Games Academy alumni release their latest game on Nintendo Switch

07 June 2024

Games Academy alumni release their latest game on Nintendo Switch

Studio 316, a Cornwall-based games studio which comprises of five former Falmouth University Games Academy students has released their latest Nintendo Switch title, Tip Tap Table Tennis, in collaboration with Excalibur Games. 

The game follows on from Seagrass Ranger, an educational title created for The Eden Project, and immersive rowing application, ImersU Row. Their new title offers dynamic motion controlled table tennis gameplay with local multiplayer support with unique physical paddles. 

Co-Founder and CEO of Studio 316, Joe Clark (a Game Development: Design BA graduate), also spoke at our recent Games Expo event, talking about how the business has developed since he and his fellow teammates graduated. 

Tip Tap Table Tennis is a standalone table tennis game to the Nintendo Switch which takes on some of the feel of Wii Sports games. It took the team around seven months to make and started with two weeks of scoping out the Switch environment to start developing. “The team had to do a bunch of research and new learning to get used to the Switch functionality,” says Joe, who graduated from the course in 2021.

Joe Clark talking about his project

“Key challenges in the build, other than getting to grips with the Switch environment, were scoping out the game, cutting away smaller features and almost a month of back and forth with platform submissions with Nintendo."

"It was our first Switch game so we learned a massive amount that we can take forward onto other projects. We also had up to three other projects of various sizes on the go at once, which was a real challenge for a fledgling business.” 

- Joe Clark, graduate

The game was created in Unreal Engine 5 and the team wrote a blog series that documents their build. These posts discuss the many firsts the team encountered on the development journey that the team hope will be the firsts of many. 

We asked Joe about his time at Falmouth, and how it prepared him for life beyond university. 

What are the main skills/experience from your degree that you use on a daily basis? 

The course sets you in good stead for team-based working environments that are essential for collaborative studio working. There are many theories and practical skills that the team and I still use on a basis such as agile practices and team-based principles/workflows. 

Does it help that the team all had similar experiences studying at Falmouth University together? 

The team all had different specialisms within gaming, like art, programming, sound, etc. which although come under the gaming umbrella are actually quite diverse. Bringing all these skills together in team projects is a key part of the games courses, and it really prepares you well for work in the development studio.
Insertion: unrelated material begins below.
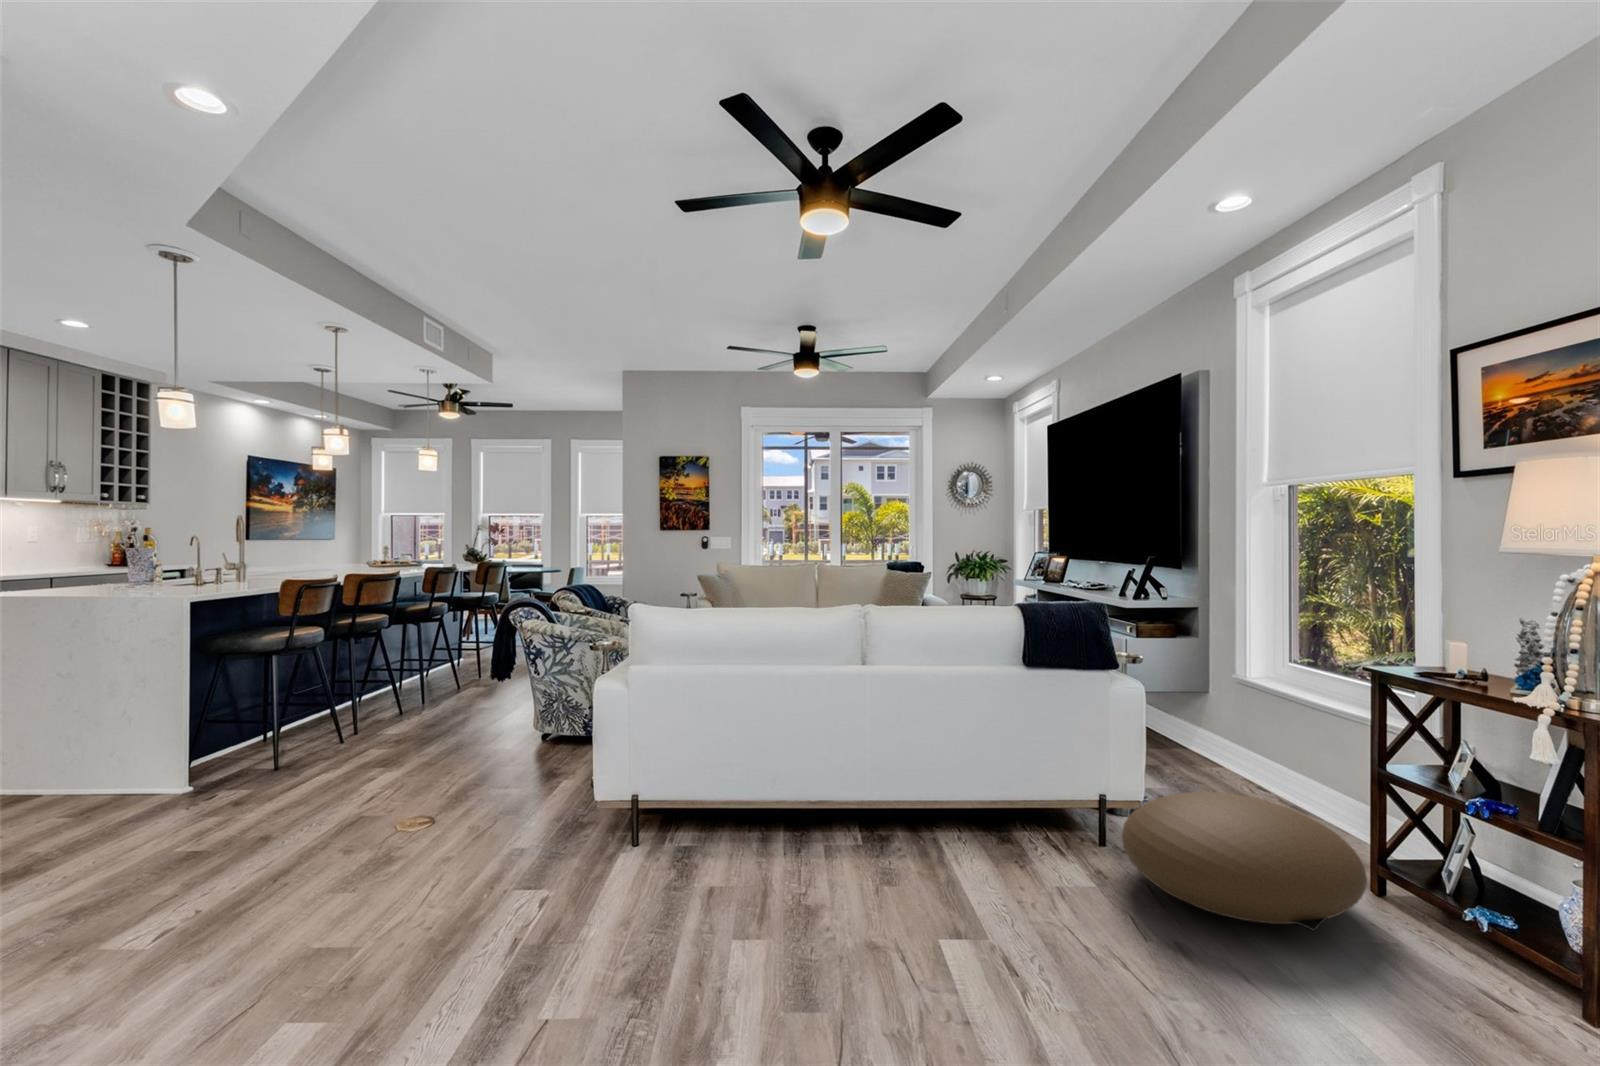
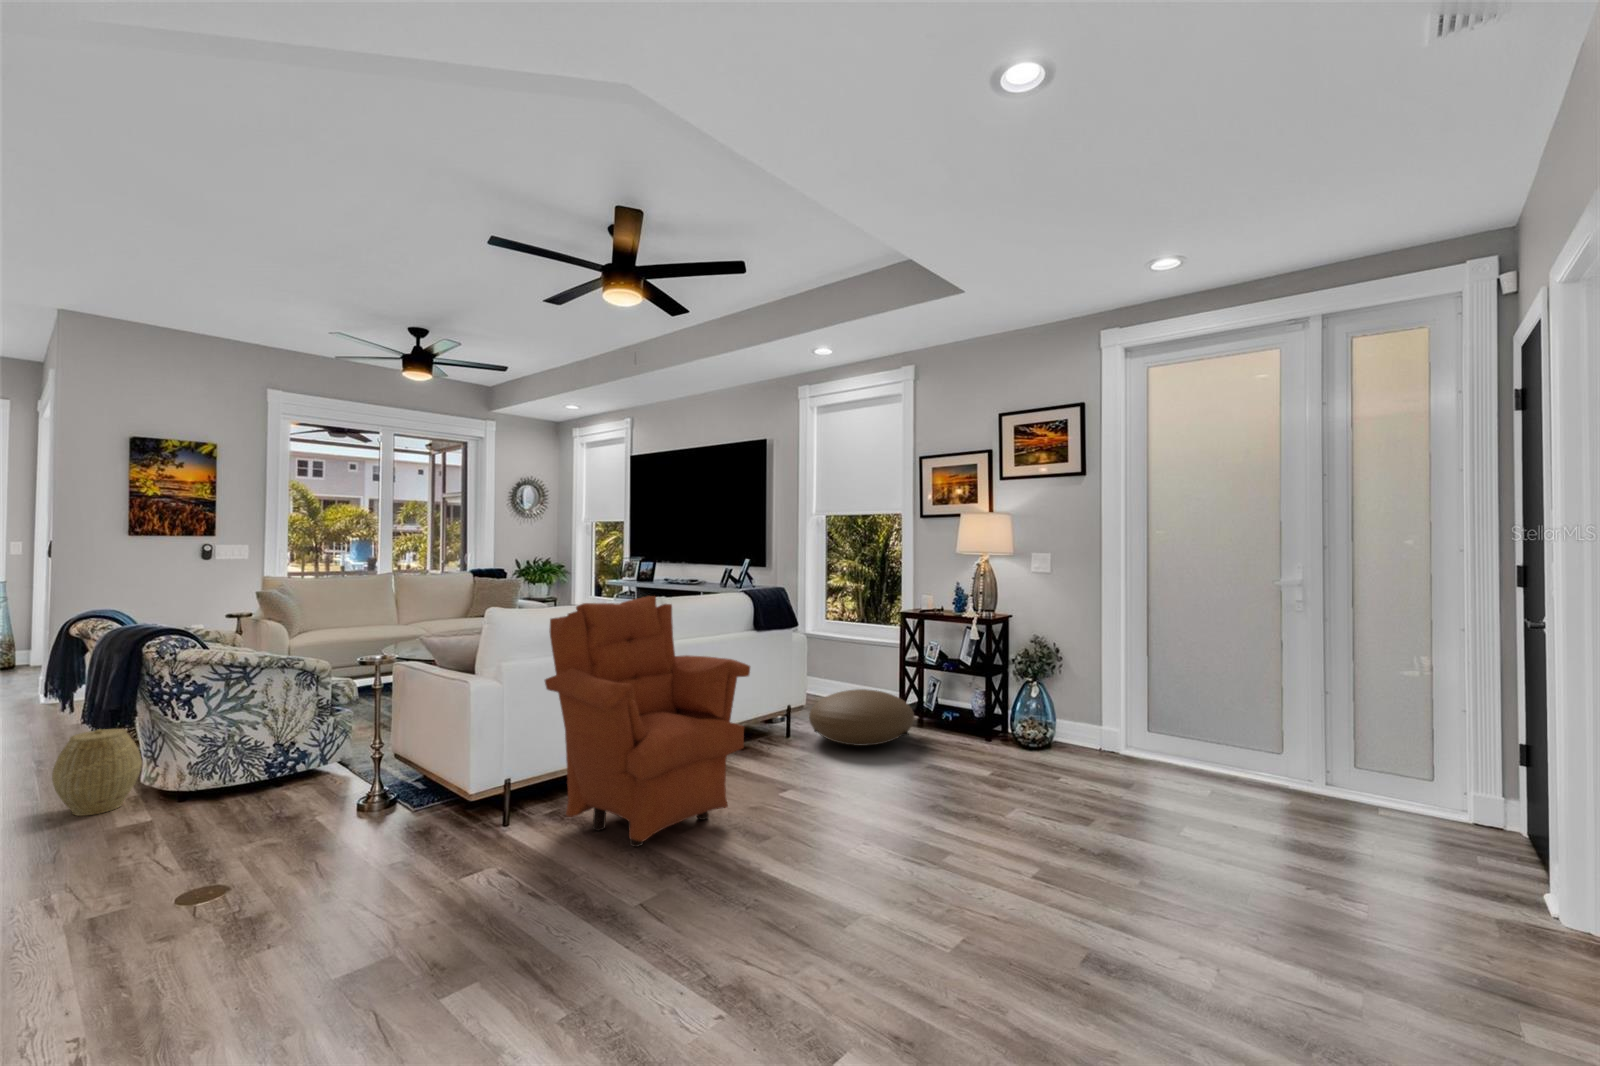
armchair: none [575,605,862,953] -> present [545,596,750,847]
woven basket: none [471,674,523,736] -> present [52,729,142,816]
It was shared experiences on a group project that took us right though to starting Studio 316.  

What was the most unexpected thing about studying Game Development at Falmouth? 

I’d never studied game development previously, so I went in blind with little in the way of expectations. What was great was the Games Academy building itself which has over 400 high-end computers and a whole host of other technologies at your disposal. With a space full of creative people that big, there are loads of interesting conversations and ideas all around which of course has its benefits.  

The university also hosts the Global Game Jam, which creates a real buzz of creativity and collaboration for 48 hours every year. 

Also as an aside, we’ve taken on a number of part time and freelance staff since our inception and you can really notice the difference in developers from Falmouth. Courses at the other universities, in our experience as a business, often don’t bake in the team working environment to all years of study and it really shows. 

Who would you recommend game dev at Falmouth to? 

I’d recommend the course at Falmouth to anyone looking to experience the best representation of working in the games industry as possible and gain industry standard knowledge, as it really sets you up for a job beyond graduation. As mentioned, the course is geared towards team-based projects in all years but you can also work individually on projects if you prefer. 

Another key feature of studying at Falmouth is the influence and resources of performing arts, arts and music courses that the university specialises in. 

What does the future look like for you and Studio 316? 

We’re working on our own game using grant funding from the UK Games Fund. We’re looking to find a publishing agreement and release the game in the next year or two. 

Can you tell us more about the upcoming project? 

It’s a co-op multiplayer, post-apocalyptic delivery simulation game where the user takes the role of an apocalypse survivor who finds a business opportunity in becoming a postie, in the apocalypse. Gather up to four friends, build your rig, scavenge for supplies, and create your post apocalypse delivery team to navigate the wastelands.